Shirley could see she had no choice. “Oh, all right, but we can’t all three join the choir.”
“Why not?” Mercy asked, rushing to catch up with Goodness.
Shirley shook her head in wonder, sure they’d be facing the wrath of Gabriel once again. She just hoped the sacrifice they were prepared to make on Greg Bennett’s behalf would turn out to be worth it.
“Phil, I swear you haven’t heard a word I’ve said all evening.”
Phil lowered the evening newspaper and looked at his wife. “What gives you that impression?”
Sandy threw back her head with a frustrated groan and returned to the kitchen.
Reluctantly Phil followed her.
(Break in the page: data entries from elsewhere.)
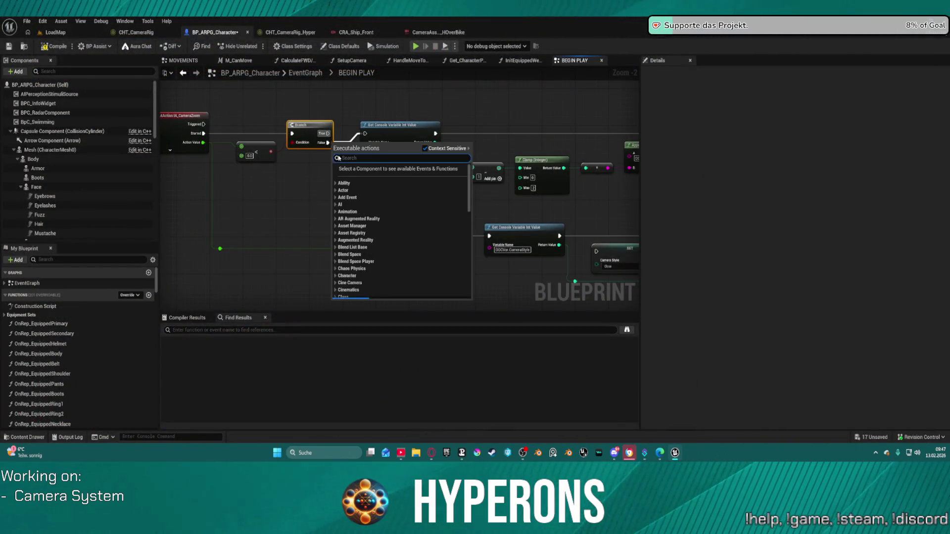
key(Escape)
double_click(359, 237)
drag(359, 237, 327, 133)
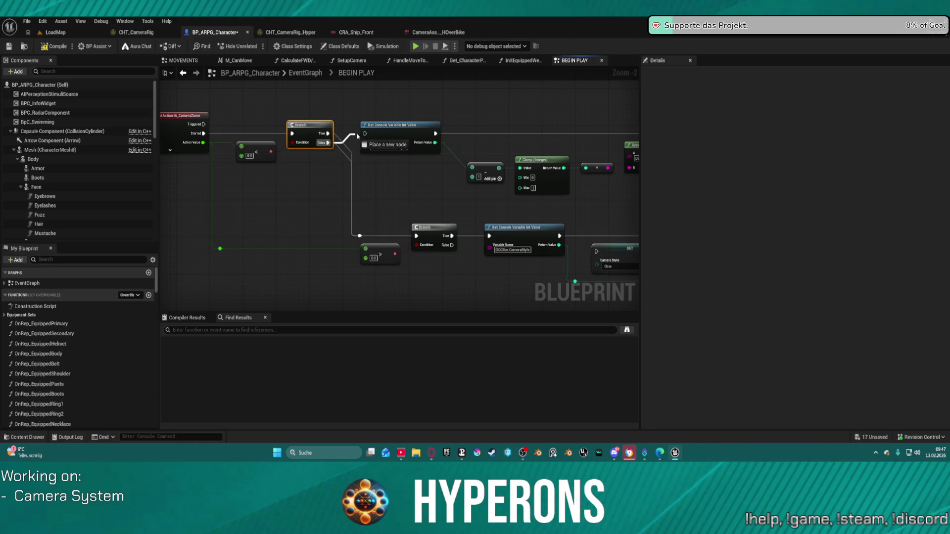
click(317, 127)
Step: Disconnect the CameraZoom Started link to the Branch and start another play test
scroll(370, 266, down, 5)
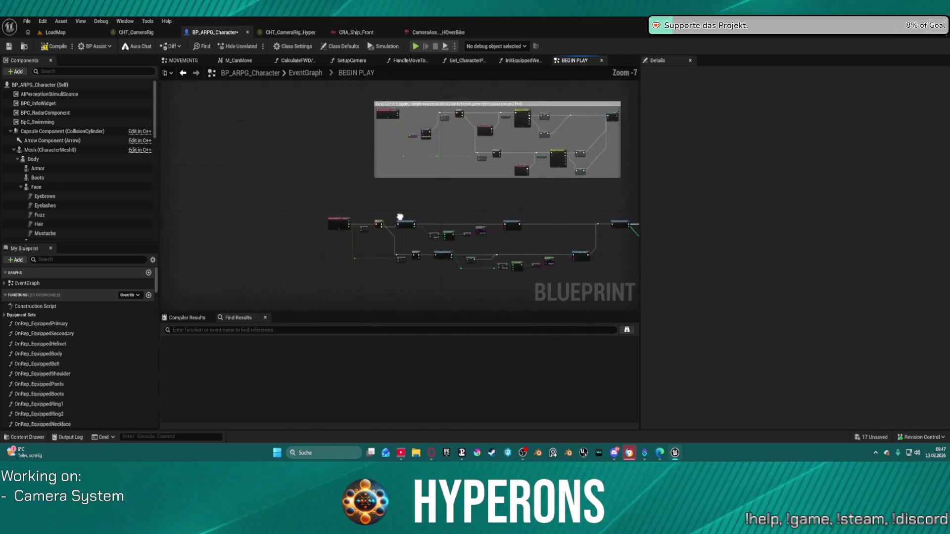
scroll(542, 126, up, 4)
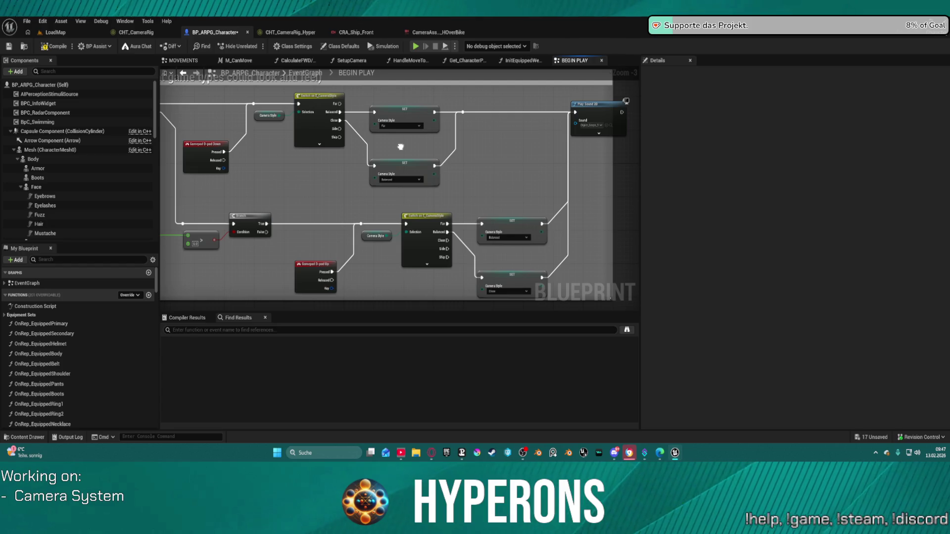
mouse_move(400, 147)
mouse_down()
mouse_move(424, 159)
mouse_move(416, 40)
mouse_up()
He should have known better than to try bluffing his way out of this. After all these years of marriage, there wasn’t much he could hide from Sandy. He was preoccupied, true. It had to do with his brother. His shiftless irresponsible no-good brother who’d once been everyone’s golden boy. Well, not anymore.
“Greg was in the bank this afternoon,” Phil told Sandy in a nonchalant voice, pouring himself a cup of coffee.
He had Sandy’s full attention now. “Did you talk to him?” She knew as well as he did that they hadn’t spoken since their mother’s funeral.
“No-o-o.” He shrugged and tried to look regretful. “Dave Hilaire was the one who dealt with him.”
“Greg’s applying for a loan?”
Phil replied with a somber nod, but he felt like jumping up and clicking his heels.
“I’ve been reading for weeks about the problems the wineries have been experiencing,” Sandy said thoughtfully. “It must be terrible to have some virus wipe out generations of work. From what I read, some vineyards were more badly hurt than others.”